The gene expression omnibus (GEO) repository harbours an exponentially increasing number of gene expression studies. The expression data, as well as the related metadata, provides an abundant resource for knowledge discovery. Each study in GEO focuses on the gene expression perturbation of a specific subject (e.g., gene, drug, and disease). The identification of those subjects and the associations among them are beneficial for further in-depth studies. However, they cannot be directly inferred from the studies. A unified representation of those subjects (i.e., gene expression signatures) is desired. We developed GESgnExt for the automatic construction of gene expression signatures. The resultant 6542 signatures are built on 1934 series and 35 919 samples from GEO. To evaluate its significance, we calculated the similarities among those signatures and compared the discovered associations against the existing interaction databases. The signatures connect the genes, drugs, and diseases, covering most of the experimentally validated interactions. Besides, we have discovered 3307 novel signatures and their related associations, complementing the existing signature knowledge. The biomedical relevance of GESgnExt is demonstrated further in multiple case studies, providing mechanistic insights into its knowledge discovery process.

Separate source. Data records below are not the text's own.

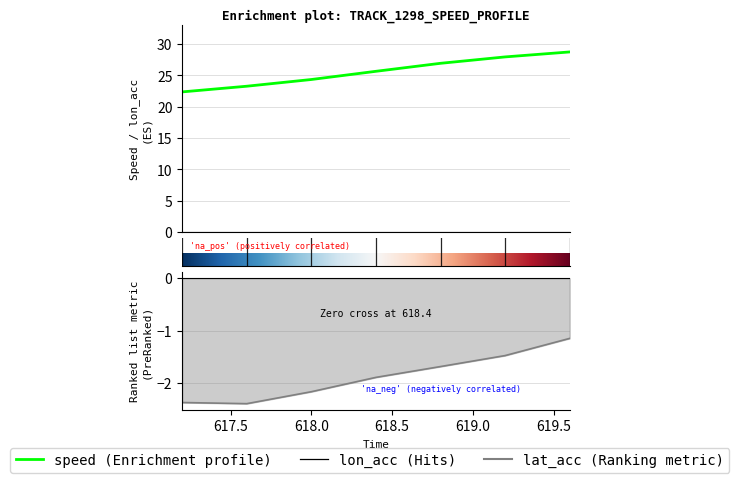

At which label does speed first exceed 25?

618.4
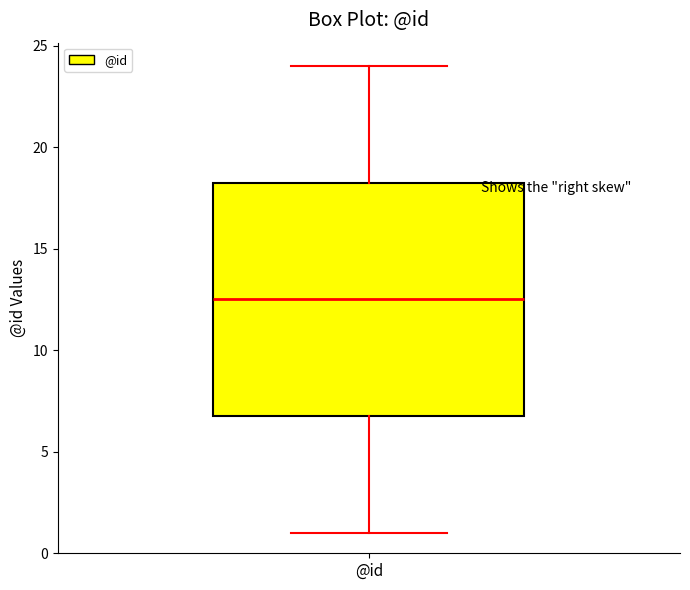

Read this box plot against the y-axis: the position of the median line, the range covered by the box, and the ends of both whiskers. The values are not printed on the chart, so give them approximately, as read against the axis.

median 12.5, box 7.0 to 18.5, whiskers 1.0 to 24.0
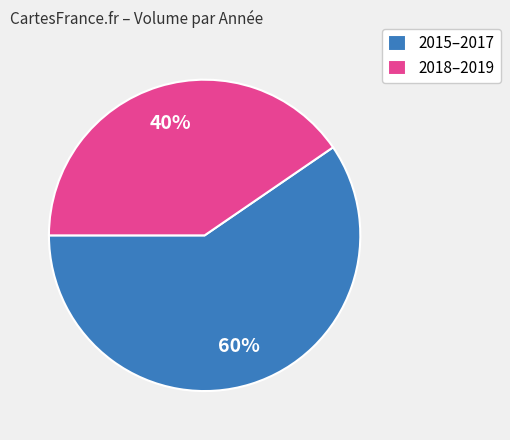

Is there any slice that represents more than half of the pie?

Yes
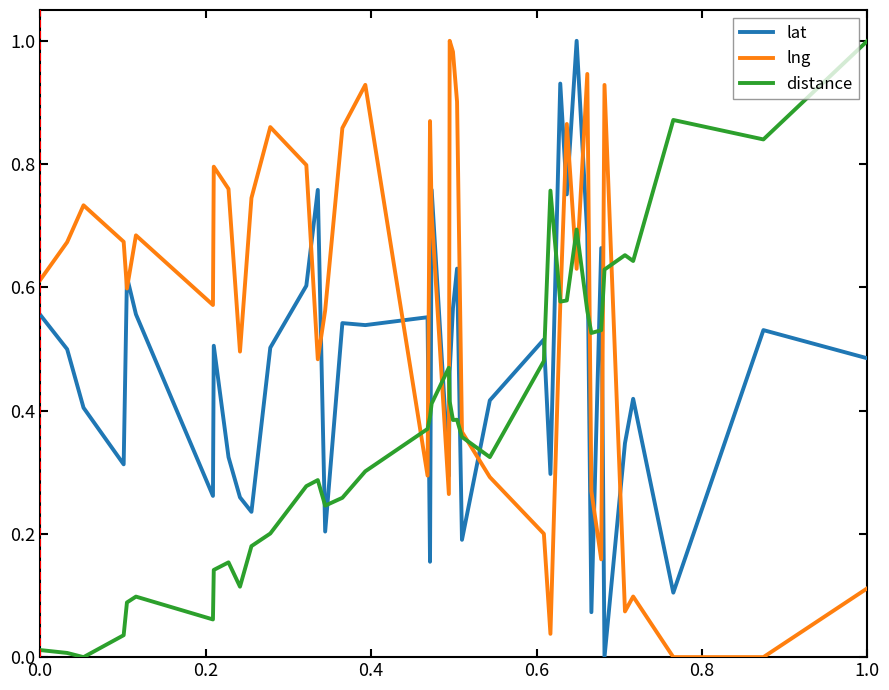

Rank the series by their average value, from highest to lowest.

lng, lat, distance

基因表达综合数据库(GEO)中存储了数量呈指数级增长的基因表达研究。这些表达数据以及相关的元数据为知识发现提供了丰富的资源。GEO 中的每一项研究都专注于特定主题(例如基因、药物和疾病)的基因表达扰动。这些主题的识别以及它们之间的关联对于进一步的深入研究是有益的。然而,这些关联并不能直接从研究中推断出来。人们希望有一种统一的方法来表示这些主题(即基因表达特征)。我们开发了 GESgnExt 来自动构建基因表达特征。由此产生的 6542 个特征基于来自 GEO 的 1934 个系列和 35919 个样本构建。为了评估其意义,我们计算了这些特征之间的相似性,并将发现的关联与现有的交互数据库进行了比较。这些特征连接了基因、药物和疾病,涵盖了大多数经过实验验证的相互作用。此外,我们还发现了 3307 个新的特征及其相关关联,补充了现有的特征知识。在多个案例研究中进一步证明了 GESgnExt 的生物医学相关性,为其知识发现过程提供了机制上的见解。